Really!

The other night a man had an “angry white male” meltdown a la Michael Douglas’s character in “Falling Down” on the sidewalk below my bedroom window.  Now before anyone gets their–meaning, his–boxers in a twist, allow me to explain that in addition to making a perfectly legitimate reference to the not-so-very-good 1993 film starring this otherwise wonderful actor, the individual in question was also really, really, really angry.  Certifiably…angry, and quite possibly certifiable–period.  Or at least that was my read of the situation based on the fists he was jabbing a hairsbreadth away from the startled faces of a trio of delivery people and yes, the expletives streaming from his mouth like…Well, enuf said.

The meltdown-ee was verbally accosting–as well as air punching–three deliverymen who’d set up a ramp across the sidewalk to get the goods, so to speak, from their truck to the convenience store next to my building.  They do this every night roughly around 1:00 AM.  It’s nothing new–really. 

But apparently circumventing the operation by crossing the street, walking down a block, and then re-crossing every night was blowing this dude’s bliss–big time.

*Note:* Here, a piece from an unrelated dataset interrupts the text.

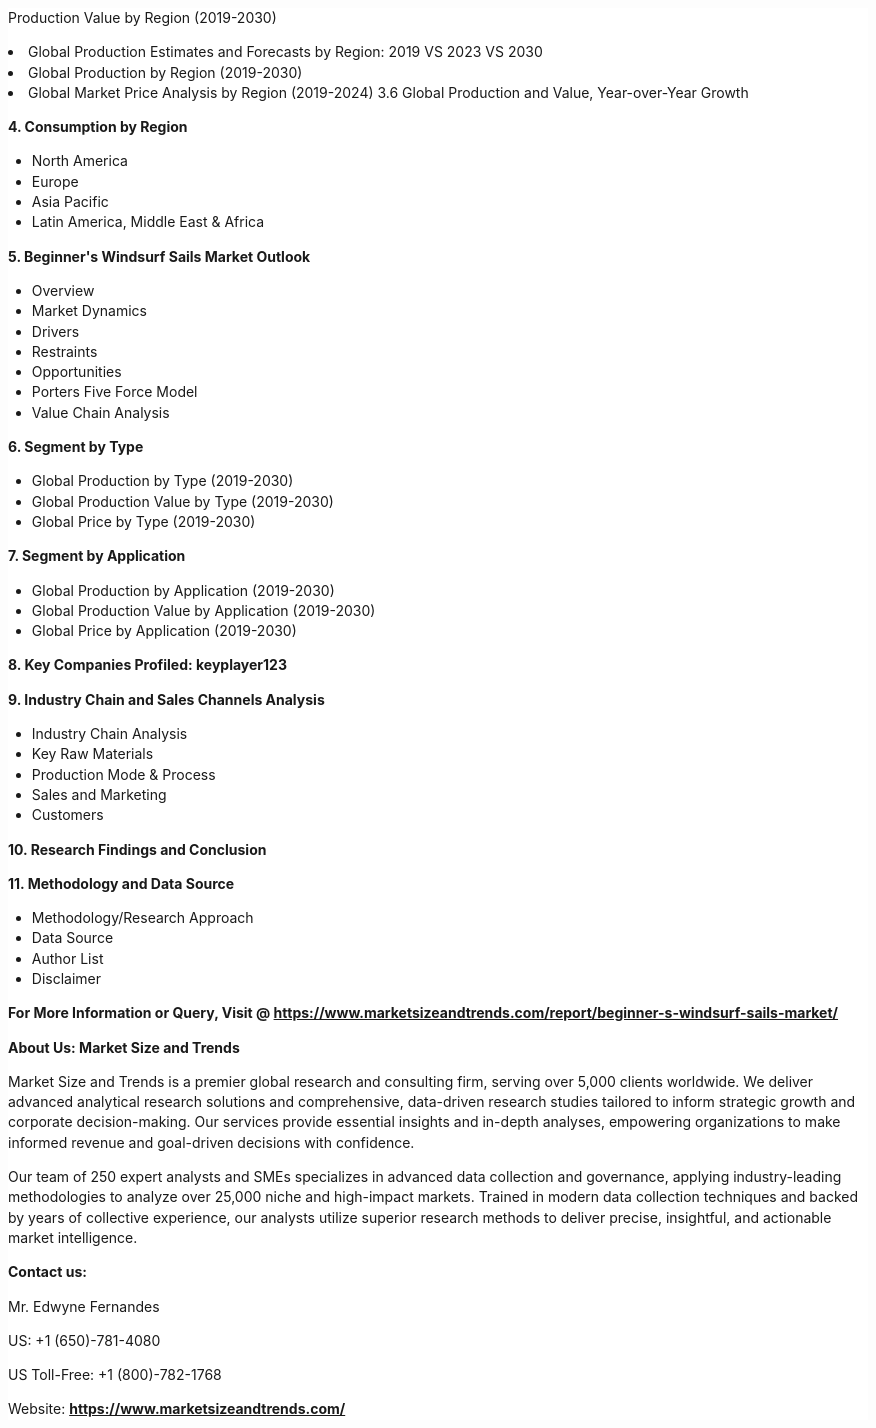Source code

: Production Value by Region (2019-2030)</li><li>Global Production Estimates and Forecasts by Region: 2019 VS 2023 VS 2030</li><li>Global Production by Region (2019-2030)</li><li>Global Market Price Analysis by Region (2019-2024) 3.6 Global Production and Value, Year-over-Year Growth</li></ul><p><strong>4. Consumption by Region</strong></p><ul><li>North America</li><li>Europe</li><li>Asia Pacific</li><li>Latin America, Middle East &amp; Africa</li></ul><p><strong>5. Beginner's Windsurf Sails Market Outlook</strong></p><ul><li>Overview</li><li>Market Dynamics</li><li>Drivers</li><li>Restraints</li><li>Opportunities</li><li>Porters Five Force Model</li><li>Value Chain Analysis&nbsp;</li></ul><p><strong>6. Segment by Type</strong></p><ul><li>Global Production by Type (2019-2030)</li><li>Global Production Value by Type (2019-2030)</li><li>Global Price by Type (2019-2030)</li></ul><p><strong>7. Segment by Application</strong></p><ul><li>Global Production by Application (2019-2030)</li><li>Global Production Value by Application (2019-2030)</li><li>Global Price by Application (2019-2030)</li></ul><p><strong>8. Key Companies Profiled: keyplayer123</strong></p><p><strong>9. Industry Chain and Sales Channels Analysis</strong></p><ul><li>Industry Chain Analysis</li><li>Key Raw Materials</li><li>Production Mode &amp; Process</li><li>Sales and Marketing</li><li>Customers</li></ul><p><strong>10. Research Findings and Conclusion</strong></p><p><strong>11. Methodology and Data Source</strong></p><ul><li>Methodology/Research Approach</li><li>Data Source</li><li>Author List</li><li>Disclaimer</li></ul></p><p><strong>For More Information or Query, Visit @ <a href="https://www.marketsizeandtrends.com/report/beginner-s-windsurf-sails-market/">https://www.marketsizeandtrends.com/report/beginner-s-windsurf-sails-market/</a></strong></p><p><strong>About Us: Market Size and Trends</strong></p><p>Market Size and Trends is a premier global research and consulting firm, serving over 5,000 clients worldwide. We deliver advanced analytical research solutions and comprehensive, data-driven research studies tailored to inform strategic growth and corporate decision-making. Our services provide essential insights and in-depth analyses, empowering organizations to make informed revenue and goal-driven decisions with confidence.</p><p>Our team of 250 expert analysts and SMEs specializes in advanced data collection and governance, applying industry-leading methodologies to analyze over 25,000 niche and high-impact markets. Trained in modern data collection techniques and backed by years of collective experience, our analysts utilize superior research methods to deliver precise, insightful, and actionable market intelligence.</p><p><strong>Contact us:</strong></p><p>Mr. Edwyne Fernandes</p><p>US: +1 (650)-781-4080</p><p>US Toll-Free: +1 (800)-782-1768</p><p>Website: <strong><a href="https://www.marketsizeandtrends.com/">https://www.marketsizeandtrends.com/</a></strong></p>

The delivery guys handled the scenario far better than many of us would.  Rather than playing into the drama, they kept their cool and their hands to their sides–well, except for the guy who used his fingers to plug his ears.  Anyone of them could have pounded the screamer into the pavement, into pulp, only no one did.  Instead they stood there and took it until the guy finally exhausted himself and stalked away, spent but still seething.  At that point, they did break out and laugh and well, I couldn’t really blame them.

Meltdowns aren’t really laughing matters, but they do make the rest of us feel, if not exactly superior, then certainly uber together.  Meltdowns really aren’t so very bad–so long as they happen to other people.

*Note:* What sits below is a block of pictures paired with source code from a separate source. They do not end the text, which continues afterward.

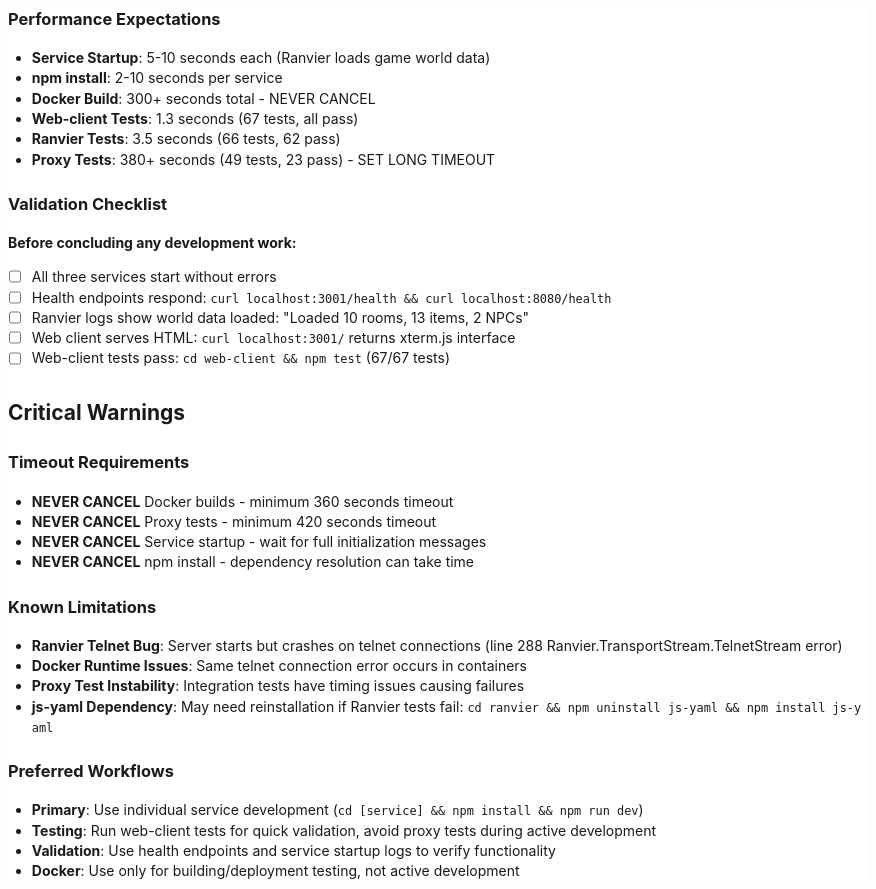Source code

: ### Performance Expectations
- **Service Startup**: 5-10 seconds each (Ranvier loads game world data)
- **npm install**: 2-10 seconds per service
- **Docker Build**: 300+ seconds total - NEVER CANCEL
- **Web-client Tests**: 1.3 seconds (67 tests, all pass)
- **Ranvier Tests**: 3.5 seconds (66 tests, 62 pass)
- **Proxy Tests**: 380+ seconds (49 tests, 23 pass) - SET LONG TIMEOUT

### Validation Checklist
**Before concluding any development work:**
- [ ] All three services start without errors
- [ ] Health endpoints respond: `curl localhost:3001/health && curl localhost:8080/health`
- [ ] Ranvier logs show world data loaded: "Loaded 10 rooms, 13 items, 2 NPCs"
- [ ] Web client serves HTML: `curl localhost:3001/` returns xterm.js interface
- [ ] Web-client tests pass: `cd web-client && npm test` (67/67 tests)

## Critical Warnings

### Timeout Requirements
- **NEVER CANCEL** Docker builds - minimum 360 seconds timeout
- **NEVER CANCEL** Proxy tests - minimum 420 seconds timeout  
- **NEVER CANCEL** Service startup - wait for full initialization messages
- **NEVER CANCEL** npm install - dependency resolution can take time

### Known Limitations
- **Ranvier Telnet Bug**: Server starts but crashes on telnet connections (line 288 Ranvier.TransportStream.TelnetStream error)
- **Docker Runtime Issues**: Same telnet connection error occurs in containers
- **Proxy Test Instability**: Integration tests have timing issues causing failures
- **js-yaml Dependency**: May need reinstallation if Ranvier tests fail: `cd ranvier && npm uninstall js-yaml && npm install js-yaml`

### Preferred Workflows
- **Primary**: Use individual service development (`cd [service] && npm install && npm run dev`)
- **Testing**: Run web-client tests for quick validation, avoid proxy tests during active development
- **Validation**: Use health endpoints and service startup logs to verify functionality
- **Docker**: Use only for building/deployment testing, not active development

I like to keep my blog sunny side up.  Ask me if the glass is half empty or half-full, and I’ll not only call it as half full, but I’ll point out that heck, you’ve also got a glass.  In hand.

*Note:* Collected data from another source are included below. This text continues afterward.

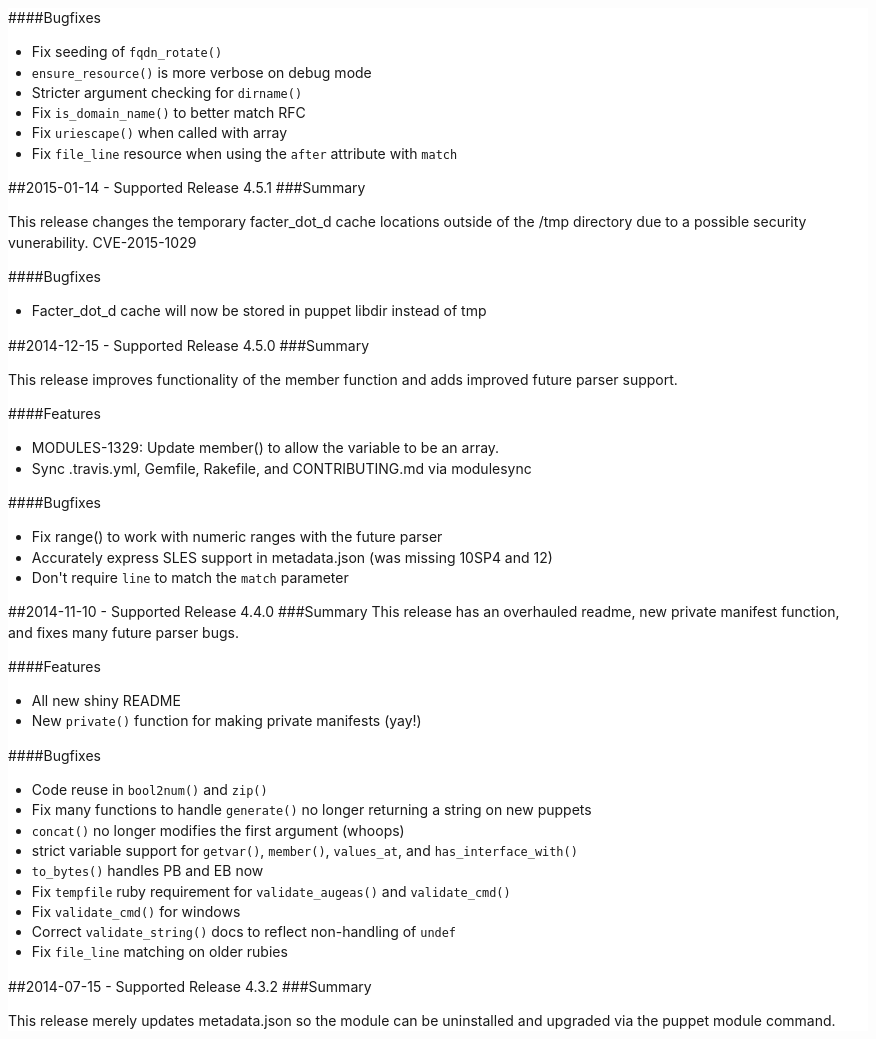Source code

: ####Bugfixes
- Fix seeding of `fqdn_rotate()`
- `ensure_resource()` is more verbose on debug mode
- Stricter argument checking for `dirname()`
- Fix `is_domain_name()` to better match RFC
- Fix `uriescape()` when called with array
- Fix `file_line` resource when using the `after` attribute with `match`

##2015-01-14 - Supported Release 4.5.1
###Summary

This release changes the temporary facter_dot_d cache locations outside of the /tmp directory due to a possible security vunerability. CVE-2015-1029

####Bugfixes
- Facter_dot_d cache will now be stored in puppet libdir instead of tmp

##2014-12-15 - Supported Release 4.5.0
###Summary

This release improves functionality of the member function and adds improved future parser support.

####Features
- MODULES-1329: Update member() to allow the variable to be an array.
- Sync .travis.yml, Gemfile, Rakefile, and CONTRIBUTING.md via modulesync

####Bugfixes
- Fix range() to work with numeric ranges with the future parser
- Accurately express SLES support in metadata.json (was missing 10SP4 and 12)
- Don't require `line` to match the `match` parameter

##2014-11-10 - Supported Release 4.4.0
###Summary
This release has an overhauled readme, new private manifest function, and fixes many future parser bugs.

####Features
- All new shiny README
- New `private()` function for making private manifests (yay!)

####Bugfixes
- Code reuse in `bool2num()` and `zip()`
- Fix many functions to handle `generate()` no longer returning a string on new puppets
- `concat()` no longer modifies the first argument (whoops)
- strict variable support for `getvar()`, `member()`, `values_at`, and `has_interface_with()`
- `to_bytes()` handles PB and EB now
- Fix `tempfile` ruby requirement for `validate_augeas()` and `validate_cmd()`
- Fix `validate_cmd()` for windows
- Correct `validate_string()` docs to reflect non-handling of `undef`
- Fix `file_line` matching on older rubies


##2014-07-15 - Supported Release 4.3.2
###Summary

This release merely updates metadata.json so the module can be uninstalled and
upgraded via the puppet module command.
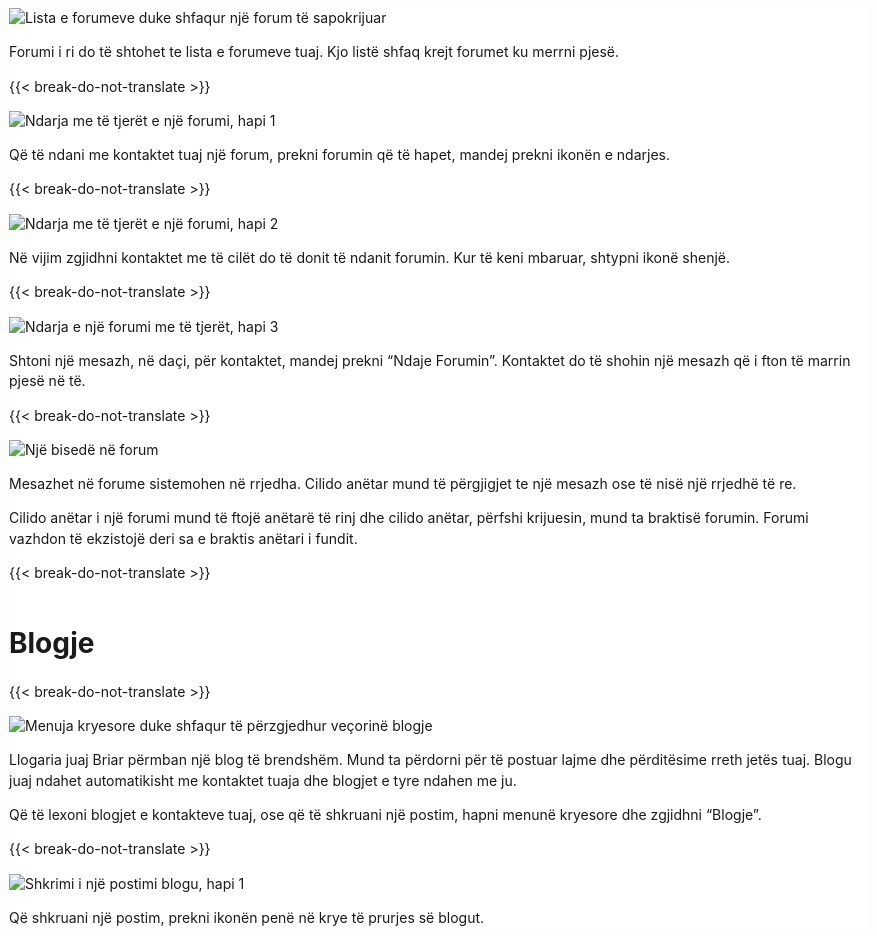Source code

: ![Lista e forumeve duke shfaqur një forum të sapokrijuar](/img/create-forum-2-cropped.png)

Forumi i ri do të shtohet te lista e forumeve tuaj. Kjo listë shfaq krejt forumet ku merrni pjesë.

{{< break-do-not-translate >}}

![Ndarja me të tjerët e një forumi, hapi 1](/img/share-forum-1-cropped.png)

Që të ndani me kontaktet tuaj një forum, prekni forumin që të hapet, mandej prekni ikonën e ndarjes.

{{< break-do-not-translate >}}

![Ndarja me të tjerët e një forumi, hapi 2](/img/share-forum-2-cropped.png)

Në vijim zgjidhni kontaktet me të cilët do të donit të ndanit forumin. Kur të keni mbaruar, shtypni ikonë shenjë.

{{< break-do-not-translate >}}

![Ndarja e një forumi me të tjerët, hapi 3](/img/share-forum-3-cropped.png)

Shtoni një mesazh, në daçi, për kontaktet, mandej prekni “Ndaje Forumin”. Kontaktet do të shohin një mesazh që i fton të marrin pjesë në të.

{{< break-do-not-translate >}}

![Një bisedë në forum](/img/forum-1.png)

Mesazhet në forume sistemohen në rrjedha. Cilido anëtar mund të përgjigjet te një mesazh ose të nisë një rrjedhë të re.

Cilido anëtar i një forumi mund të ftojë anëtarë të rinj dhe cilido anëtar, përfshi krijuesin, mund ta braktisë forumin. Forumi vazhdon të ekzistojë deri sa e braktis anëtari i fundit.

{{< break-do-not-translate >}}

# Blogje

{{< break-do-not-translate >}}

![Menuja kryesore duke shfaqur të përzgjedhur veçorinë blogje](/img/nav-drawer-blogs.png)

Llogaria juaj Briar përmban një blog të brendshëm. Mund ta përdorni për të postuar lajme dhe përditësime rreth jetës tuaj. Blogu juaj ndahet automatikisht me kontaktet tuaja dhe blogjet e tyre ndahen me ju.

Që të lexoni blogjet e kontakteve tuaj, ose që të shkruani një postim, hapni menunë kryesore dhe zgjidhni “Blogje”.

{{< break-do-not-translate >}}

![Shkrimi i një postimi blogu, hapi 1](/img/write-blog-post-1-cropped.png)

Që shkruani një postim, prekni ikonën penë në krye të prurjes së blogut.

And so this week has challenged me–big time.

I had to fire someone today, someone to whom I’ve paid good money, really good money, someone to whom I’ve been loyal, someone from whom I expected not only some loyalty but yes, decent service in return.  When my loyalty was tested beyond its limit, when a lack of professionalism collided with a surfeit of cockiness, causing a mistake of potentially colossal proportions for which I alone would take the hit, when I dared to stop being a good girl, to stop smiling and taking it while signing that big check, this someone–he–had the audacity to call me out for being emotional, for being a woman.

To paraphrase SNL’s Amy Poehler and Seth Meyers’ “Weekend Update” shtick, “Really ?  Really !!!”

To be really clear, I never once raised my voice to this man.  I used no expletives (not out loud, anyway–there was a thought bubble scenario) nor did I pantomime punching him out, tempting as that might have been.  And yet pointing out calmly, clearly, and yes firmly what he’d: a) done wrong and b) not done at all somehow made it okay for him to brand me as “emotional.”

Because I’m a woman.

As if being a woman weren’t bad enough, I am also a Libra–you know, the scales of justice, the eternal striving for balance, the expectation–demand–that things be fair. 

And so I did what any respectable Libran woman would do.  I got my Donald Trump on and I fired him.  On the spot.  Termination effective immediately.

Whether it’s that Hillary’s pants suits aren’t svelte enough or that Sarah’s lip gloss is too pink, apparently women remain the fifty-percent “minority” it’s still okay to blatantly and publicly degrade.

But what we women are isn’t only resilient.  As women–because we’re women–we’re downright tough.  You’d have to be tough to not only survive but thrive in these centuries-upon-centuries following yes, “The Dawn of Man.”

Back in July, I had the great pleasure of hearing Gail Blanke speak at the national Romance Writers of America conference in San Francisco.  Though I’m just over halfway through, Gail’s latest book, BETWEEN TRAPEZES, is riding high on my must-read-this-book list.  In it, she urges us all to “step into our power” not just once in a while but every single day.  Gail’s message isn’t specific to feminism or women but for the purpose of this post, I’m taking it that way.  Hey, as she points out in her book, we mostly make decisions based on interpretations, not facts, and since according to her we all get to make “It” up, for the few hours left of today, like the ole fast-food burger commercial, I’m having it my way.

Yes, really!

Hope

P.S.  Okay so this wasn’t exactly how I envisioned my launch post from my spiffy new WordPress interface but well, life happens.  Tune in next week and I promise to be back to my glass-half-full self.

2 thoughts on “Really!

  1. *laughs* I think everyone needs a meltdown someday, we all have our breaking points, so instead of going out there to hurt someone, scream it out at the top of your lungs and be done with it.